Selection —
Opening Scene
London. Early morning. Mist on the Thames.
Cut to: a city office, 28th floor. Boardroom in chaos. Laptops open, phones buzzing, executives red-faced.
Voiceover (Jason Statham growl):
“Business resilience. Sounds like a corporate yoga class, doesn’t it? But when the lights go out, the servers crash, and your COO’s having a breakdown in the bogs… suddenly, it ain’t so Zen.”
The Client: a fast-growing law firm. Serious money, serious clients. But resilience? Let’s just say they had more gaps than a dodgy geezer’s dental plan.
The Problem
On paper, they had:
- Insurance policies thicker than War and Peace. ✅
- A shiny disaster recovery binder. ✅
- Fancy consultants who spoke in Latin. ✅
But in reality?
- No one knew the critical processes.
- No drills.
- No playbooks.
- If their main system crashed, half the firm would be back to typewriters.
Voiceover:
“See, resilience isn’t about binders. It’s about survival. And these lot were one power cut away from chaos.”
The Plan (Cue the Heist Montage)
Enter Muse Cyber. No-nonsense, clipboards in hand, black coffee on drip.
Step 1: Map the Crown Jewels
Identify what actually keeps the lights on: case files, payroll, email. The rest? Window dressing.
Step 2: Stress-Test the System
We cut the power. Pulled the plug. Made sure the execs broke into a sweat.

Raw records —
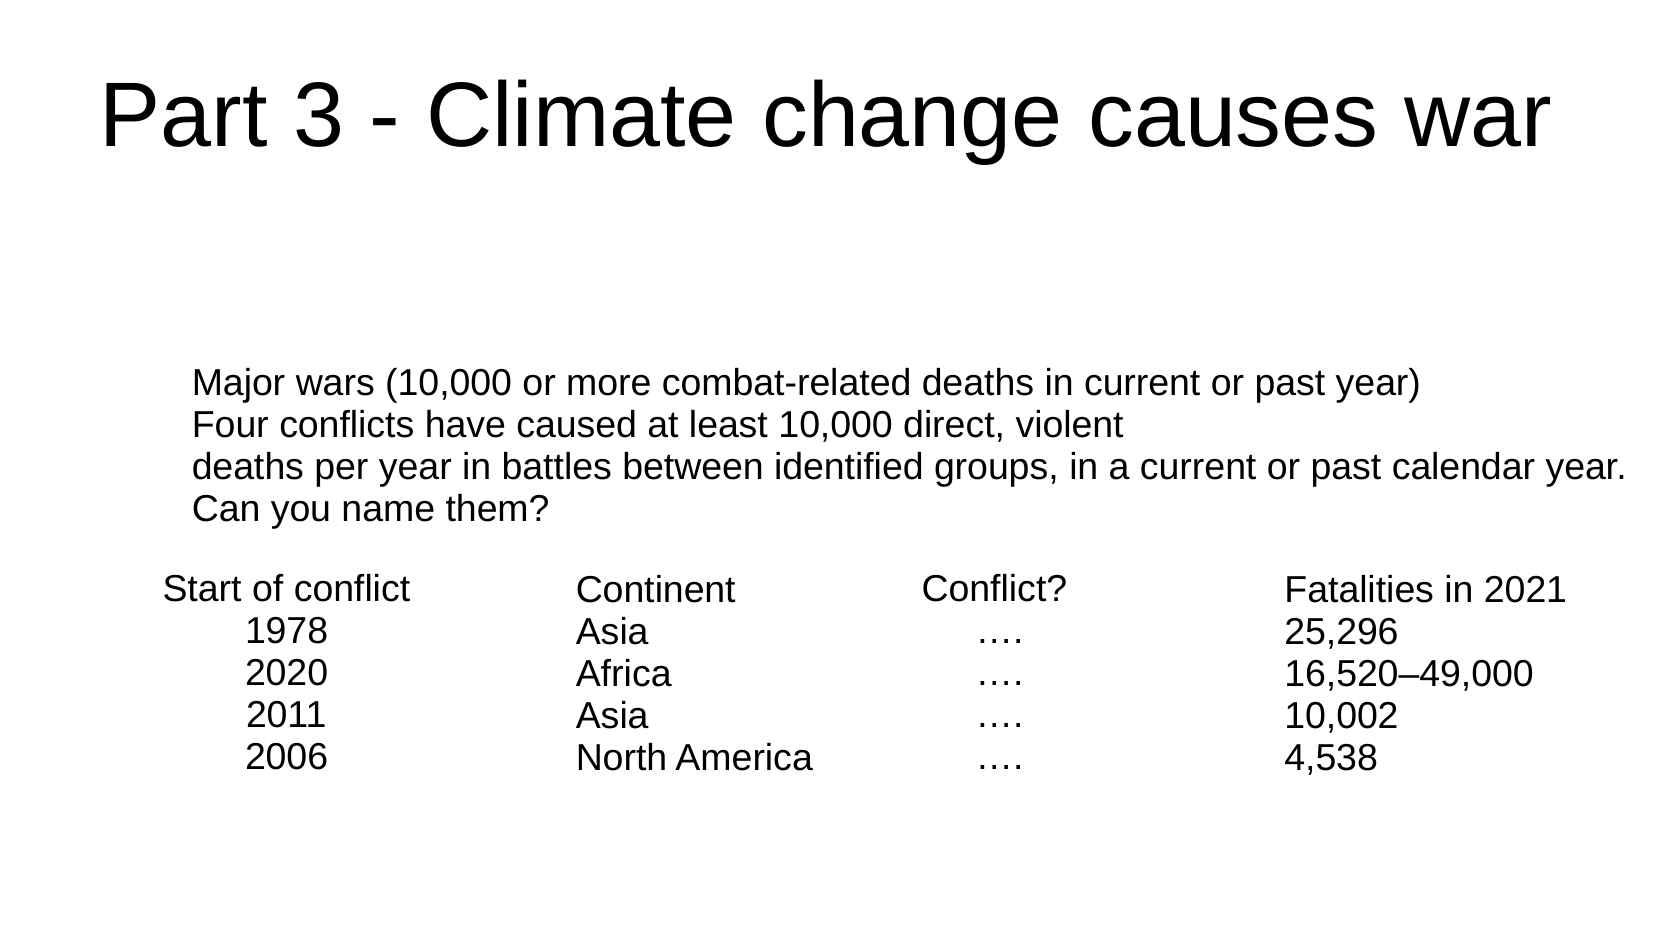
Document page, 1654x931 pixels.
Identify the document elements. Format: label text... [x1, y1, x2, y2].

text_box Major wars (10,000 or more combat-related deaths in current or past year) Four conflicts have caused at least 10,000 direct, violent deaths per year in battles between identified groups, in a current or past calendar year. Can you name them? [177, 354, 1643, 538]
text_box Start of conflict 1978 2020 2011 2006 [147, 560, 436, 827]
text_box Fatalities in 2021 25,296 16,520–49,000 10,002 4,538 [1269, 561, 1595, 912]
text_box Conflict? …. …. …. …. [906, 560, 1093, 827]
text_box Continent Asia Africa Asia North America [561, 561, 839, 870]
title Part 3 - Climate change causes war [82, 37, 1571, 193]
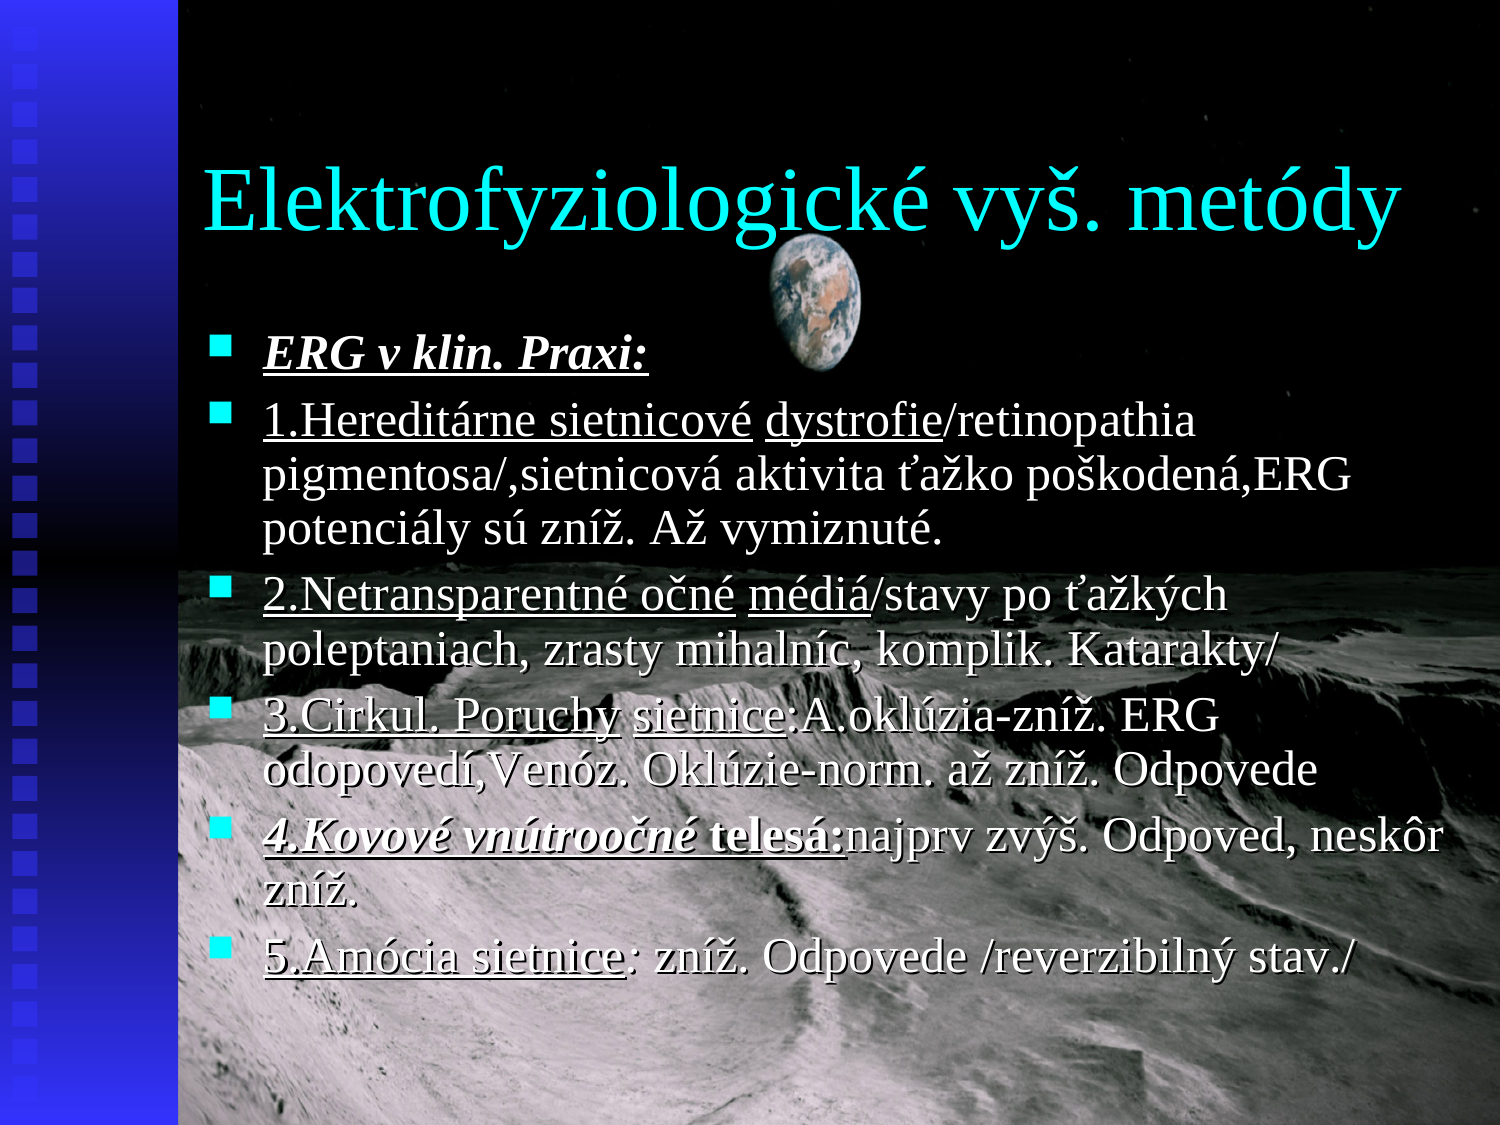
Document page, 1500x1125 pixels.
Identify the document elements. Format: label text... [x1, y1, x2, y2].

list ERG v klin. Praxi: 1.Hereditárne sietnicové dystrofie/retinopathia pigmentosa/,sietnicová aktivita ťažko poškodená,ERG potenciály sú zníž. Až vymiznuté. 2.Netransparentné očné médiá/stavy po ťažkých poleptaniach, zrasty mihalníc, komplik. Katarakty/ 3.Cirkul. Poruchy sietnice:A.oklúzia-zníž. ERG odopovedí,Venóz. Oklúzie-norm. až zníž. Odpovede 4.Kovové vnútroočné telesá:najprv zvýš. Odpoved, neskôr zníž. 5.Amócia sietnice: zníž. Odpovede /reverzibilný stav./ [191, 319, 1467, 995]
title Elektrofyziologické vyš. metódy [187, 99, 1463, 288]
picture [0, 0, 1500, 1125]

What this exercise asks —
(1) State whether each of the following agrees with the resilience case study, answering yes or no and quoting the deciding words: (a) the client was a fast-growing law firm; (b) the firm held regular drills; (c) the second step involved cutting the power.
(2) Write out the passage of the resilience case study starting with "The Problem" and going on through "- No drills.".
The lines play no part in this work.

Answer list —
(1)
(a) Yes: "The Client: a fast-growing law firm."
(b) No: "No drills."
(c) Yes: "We cut the power."

(2)
The Problem
On paper, they had:
- Insurance policies thicker than War and Peace. ✅
- A shiny disaster recovery binder. ✅
- Fancy consultants who spoke in Latin. ✅
But in reality?
- No one knew the critical processes.
- No drills.